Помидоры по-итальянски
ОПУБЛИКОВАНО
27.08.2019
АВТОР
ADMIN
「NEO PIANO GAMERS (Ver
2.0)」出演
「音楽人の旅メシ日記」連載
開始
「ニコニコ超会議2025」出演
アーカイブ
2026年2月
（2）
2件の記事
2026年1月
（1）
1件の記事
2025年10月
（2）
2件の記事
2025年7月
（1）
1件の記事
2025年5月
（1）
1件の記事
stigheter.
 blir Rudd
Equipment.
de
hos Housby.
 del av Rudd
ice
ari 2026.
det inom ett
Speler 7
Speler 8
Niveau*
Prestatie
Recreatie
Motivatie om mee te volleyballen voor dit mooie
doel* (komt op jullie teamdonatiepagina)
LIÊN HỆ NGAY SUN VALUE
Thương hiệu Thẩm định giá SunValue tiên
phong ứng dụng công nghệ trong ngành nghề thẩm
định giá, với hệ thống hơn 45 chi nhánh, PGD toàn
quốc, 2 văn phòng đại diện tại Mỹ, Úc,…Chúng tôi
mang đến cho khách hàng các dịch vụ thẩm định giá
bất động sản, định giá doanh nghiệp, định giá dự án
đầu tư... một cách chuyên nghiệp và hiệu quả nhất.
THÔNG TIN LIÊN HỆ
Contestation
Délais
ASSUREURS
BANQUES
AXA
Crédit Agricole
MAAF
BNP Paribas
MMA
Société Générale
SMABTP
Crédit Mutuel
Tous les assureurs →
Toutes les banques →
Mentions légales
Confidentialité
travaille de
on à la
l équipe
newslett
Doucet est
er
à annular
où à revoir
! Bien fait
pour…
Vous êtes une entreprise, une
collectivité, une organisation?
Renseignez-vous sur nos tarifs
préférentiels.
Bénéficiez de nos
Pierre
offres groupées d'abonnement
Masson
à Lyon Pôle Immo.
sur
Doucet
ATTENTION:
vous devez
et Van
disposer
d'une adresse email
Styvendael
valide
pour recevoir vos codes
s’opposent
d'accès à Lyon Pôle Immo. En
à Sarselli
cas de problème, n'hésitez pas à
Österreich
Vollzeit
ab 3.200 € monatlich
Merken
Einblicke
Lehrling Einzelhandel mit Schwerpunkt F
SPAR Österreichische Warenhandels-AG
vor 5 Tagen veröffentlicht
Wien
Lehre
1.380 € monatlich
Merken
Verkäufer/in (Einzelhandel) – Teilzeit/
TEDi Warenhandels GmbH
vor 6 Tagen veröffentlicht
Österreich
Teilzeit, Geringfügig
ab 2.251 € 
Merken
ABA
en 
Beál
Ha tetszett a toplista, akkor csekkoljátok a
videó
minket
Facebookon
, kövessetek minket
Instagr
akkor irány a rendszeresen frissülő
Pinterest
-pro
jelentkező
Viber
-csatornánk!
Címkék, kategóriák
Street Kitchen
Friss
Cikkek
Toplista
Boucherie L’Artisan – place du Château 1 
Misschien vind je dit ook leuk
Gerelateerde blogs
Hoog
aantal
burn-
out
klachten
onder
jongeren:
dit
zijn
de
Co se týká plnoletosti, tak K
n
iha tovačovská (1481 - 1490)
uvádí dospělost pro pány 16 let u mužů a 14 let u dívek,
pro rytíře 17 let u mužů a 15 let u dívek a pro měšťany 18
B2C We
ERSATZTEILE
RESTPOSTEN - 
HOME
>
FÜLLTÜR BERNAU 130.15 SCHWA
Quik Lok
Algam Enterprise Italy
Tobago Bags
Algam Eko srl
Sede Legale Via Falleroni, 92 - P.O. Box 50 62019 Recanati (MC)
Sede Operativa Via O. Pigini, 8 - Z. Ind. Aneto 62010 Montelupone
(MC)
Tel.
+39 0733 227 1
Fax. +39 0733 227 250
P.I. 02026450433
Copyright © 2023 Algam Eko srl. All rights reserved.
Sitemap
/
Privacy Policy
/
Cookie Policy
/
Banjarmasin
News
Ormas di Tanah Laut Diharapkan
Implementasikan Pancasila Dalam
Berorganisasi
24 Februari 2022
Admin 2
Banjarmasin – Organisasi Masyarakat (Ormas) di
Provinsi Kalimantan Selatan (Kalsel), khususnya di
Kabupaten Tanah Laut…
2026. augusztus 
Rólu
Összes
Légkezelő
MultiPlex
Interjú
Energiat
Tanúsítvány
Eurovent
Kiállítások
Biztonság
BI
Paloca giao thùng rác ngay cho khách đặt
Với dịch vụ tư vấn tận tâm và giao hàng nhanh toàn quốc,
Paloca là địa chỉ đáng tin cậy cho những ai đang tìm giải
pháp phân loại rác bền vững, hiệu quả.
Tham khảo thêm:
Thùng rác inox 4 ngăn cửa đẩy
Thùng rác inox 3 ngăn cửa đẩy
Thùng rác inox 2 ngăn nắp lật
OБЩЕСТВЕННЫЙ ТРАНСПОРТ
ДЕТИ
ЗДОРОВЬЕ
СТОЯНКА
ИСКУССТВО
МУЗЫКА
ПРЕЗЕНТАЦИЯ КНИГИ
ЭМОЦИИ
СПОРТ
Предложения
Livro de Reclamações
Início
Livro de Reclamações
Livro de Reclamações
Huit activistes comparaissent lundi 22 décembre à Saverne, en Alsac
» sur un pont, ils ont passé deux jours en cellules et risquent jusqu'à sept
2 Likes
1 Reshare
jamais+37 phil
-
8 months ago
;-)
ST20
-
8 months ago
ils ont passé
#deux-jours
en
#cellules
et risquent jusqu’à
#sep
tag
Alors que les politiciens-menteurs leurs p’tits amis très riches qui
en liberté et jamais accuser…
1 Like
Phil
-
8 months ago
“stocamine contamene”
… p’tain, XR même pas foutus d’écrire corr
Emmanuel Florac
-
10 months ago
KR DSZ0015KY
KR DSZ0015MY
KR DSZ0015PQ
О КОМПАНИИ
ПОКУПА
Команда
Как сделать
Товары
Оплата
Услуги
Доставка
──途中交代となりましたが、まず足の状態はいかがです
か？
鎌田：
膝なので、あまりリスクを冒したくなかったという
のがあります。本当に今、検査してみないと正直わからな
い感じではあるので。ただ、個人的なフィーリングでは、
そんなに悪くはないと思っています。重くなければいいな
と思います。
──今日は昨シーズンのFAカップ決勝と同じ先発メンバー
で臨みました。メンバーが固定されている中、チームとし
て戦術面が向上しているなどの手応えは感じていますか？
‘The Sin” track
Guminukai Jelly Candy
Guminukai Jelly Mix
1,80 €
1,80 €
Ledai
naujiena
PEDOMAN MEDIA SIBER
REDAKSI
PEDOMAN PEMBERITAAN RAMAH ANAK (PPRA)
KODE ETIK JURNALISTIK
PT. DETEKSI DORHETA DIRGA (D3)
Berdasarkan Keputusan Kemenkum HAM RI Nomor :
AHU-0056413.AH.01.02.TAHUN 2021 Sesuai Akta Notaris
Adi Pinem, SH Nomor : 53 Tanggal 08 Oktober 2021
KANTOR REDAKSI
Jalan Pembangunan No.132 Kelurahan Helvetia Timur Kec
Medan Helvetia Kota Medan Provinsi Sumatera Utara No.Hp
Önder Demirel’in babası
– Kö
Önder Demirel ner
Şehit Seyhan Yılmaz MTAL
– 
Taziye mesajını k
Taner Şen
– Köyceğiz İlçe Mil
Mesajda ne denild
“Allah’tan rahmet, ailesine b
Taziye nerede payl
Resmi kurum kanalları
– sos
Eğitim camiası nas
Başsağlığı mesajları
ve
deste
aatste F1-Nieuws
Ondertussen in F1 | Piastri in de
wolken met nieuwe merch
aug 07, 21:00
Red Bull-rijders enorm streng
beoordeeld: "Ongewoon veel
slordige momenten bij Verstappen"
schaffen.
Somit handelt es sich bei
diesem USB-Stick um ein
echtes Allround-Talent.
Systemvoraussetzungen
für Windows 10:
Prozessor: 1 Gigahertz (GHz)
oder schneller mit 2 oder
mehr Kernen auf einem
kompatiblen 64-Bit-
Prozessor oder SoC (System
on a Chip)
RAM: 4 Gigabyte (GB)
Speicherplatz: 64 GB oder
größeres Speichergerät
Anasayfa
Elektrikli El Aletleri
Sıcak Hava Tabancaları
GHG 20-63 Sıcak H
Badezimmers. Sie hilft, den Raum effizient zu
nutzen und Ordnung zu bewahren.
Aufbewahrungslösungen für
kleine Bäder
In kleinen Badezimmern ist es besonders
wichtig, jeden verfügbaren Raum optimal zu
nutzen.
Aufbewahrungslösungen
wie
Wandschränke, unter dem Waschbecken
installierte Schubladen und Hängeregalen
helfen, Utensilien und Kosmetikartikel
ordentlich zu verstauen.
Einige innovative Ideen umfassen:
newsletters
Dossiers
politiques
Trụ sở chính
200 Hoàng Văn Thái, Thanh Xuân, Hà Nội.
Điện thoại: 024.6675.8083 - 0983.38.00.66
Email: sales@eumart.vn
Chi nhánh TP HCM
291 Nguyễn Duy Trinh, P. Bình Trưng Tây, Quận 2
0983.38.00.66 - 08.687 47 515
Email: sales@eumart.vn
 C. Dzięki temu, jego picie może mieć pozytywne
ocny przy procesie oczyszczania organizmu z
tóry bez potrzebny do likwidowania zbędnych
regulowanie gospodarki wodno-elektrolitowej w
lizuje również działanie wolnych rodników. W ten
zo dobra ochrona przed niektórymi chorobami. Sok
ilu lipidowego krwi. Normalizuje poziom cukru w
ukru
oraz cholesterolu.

__TRY IT__:
Copy the entries from the first line through the line containing "Thương hiệu Thẩm định giá SunValue tiên", replacing "ADMIN" with "EDITOR" and leaving everything else unchanged.

__TASK SOLUTION__:
Помидоры по-итальянски
ОПУБЛИКОВАНО
27.08.2019
АВТОР
EDITOR
「NEO PIANO GAMERS (Ver
2.0)」出演
「音楽人の旅メシ日記」連載
開始
「ニコニコ超会議2025」出演
アーカイブ
2026年2月
（2）
2件の記事
2026年1月
（1）
1件の記事
2025年10月
（2）
2件の記事
2025年7月
（1）
1件の記事
2025年5月
（1）
1件の記事
stigheter.
 blir Rudd
Equipment.
de
hos Housby.
 del av Rudd
ice
ari 2026.
det inom ett
Speler 7
Speler 8
Niveau*
Prestatie
Recreatie
Motivatie om mee te volleyballen voor dit mooie
doel* (komt op jullie teamdonatiepagina)
LIÊN HỆ NGAY SUN VALUE
Thương hiệu Thẩm định giá SunValue tiên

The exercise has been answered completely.